══ EXCERPT TO READ

Combine lists that have at least a number in common in a list of lists, Python

Question

Consider this list of lists:

l = [ [1], [1], [1,2,3], [4,1], [5], [5], [6], [7,8,9], [7,6], [8,5] ]

I want to combine all the lists that have at least one number in common, that will be done iteratively until it finished and no dubletters will go with. The result will be:

combine(l) = [ [1,2,3,4], [5,6,7,8,9] ]

is there any neat way to do this, perhaps with itertools?

Answer 1

out = []
for l in lists:
    for o in out:
        if set(l).intersection(set(o)):
            o[:] = list(set(l) + set(o))  # Mutate, don't reassign temp var
            break
    else:
        out.append(l)

Not perfectly written, could be optimized and is not sorted, but should give you the idea of how to do it.

Answer 2

Maybe this?

l = [ [1], [1], [1,2,3], [4,1], [5], [5], [6], [7,8,9], [7,6], [8,5] ]
a, b = [], map(set, l)

while len(a) != len(b):
    a, b = b, []
    for x in a:
        for i, p in enumerate(b):
            if p & x:
                b[i] = p | x
                break
        else:
            b.append(x)        

print a
# [set([1, 2, 3, 4]), set([5, 6, 7, 8, 9])]

Answer 3

My naive attempt:

1. merge all tuples when their intersection is not empty
2. sort each tuple
3. remove duplicate tuples
4. repeat this until there are no more changes.

---

Example:

def combine_helper(l):
    l = map(set, l)
    for i, x in enumerate(l, 1):
        x = set(x)
        for y in l[i:]:
            if x & y:
                x = x | y
        yield tuple(sorted(x))

def combine(l):
    last_l = []
    new_l = l
    while last_l != new_l:
        last_l = new_l
        new_l = list(set(combine_helper(last_l)))
    return map(list, last_l)

l = [ [1], [1], [1,2,3], [4,1], [5], [5], [6], [7,8,9], [7,6], [8,5] ]
print combine(l)

Output:

$ python test.py
[[1, 2, 3, 4], [5, 6, 7, 8, 9]]

Answer 4

Recursion to the rescue! And don't forget reduce!

════
══ DATA

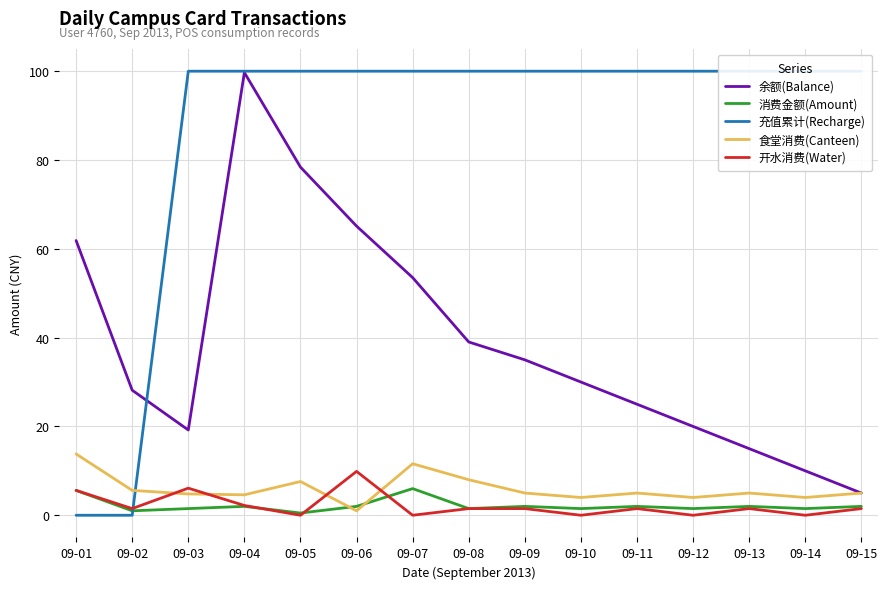

Which category has the highest value in the 余额(Balance) series?

09-04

════

WORK INSTRUCTION A | In the thread on combining lists in Python, which module does the person asking suggest might offer a neat solution?
WORK INSTRUCTION B | Return the passage of the thread on combining lists in Python between "Not perfectly written, could" and "[], map(set, l)", inclusive.
Work only from the thread on combining lists in Python, not from the listing.

EXPECTED ANSWER A | itertools

EXPECTED ANSWER B |
Not perfectly written, could be optimized and is not sorted, but should give you the idea of how to do it.

Answer 2

Maybe this?

l = [ [1], [1], [1,2,3], [4,1], [5], [5], [6], [7,8,9], [7,6], [8,5] ]
a, b = [], map(set, l)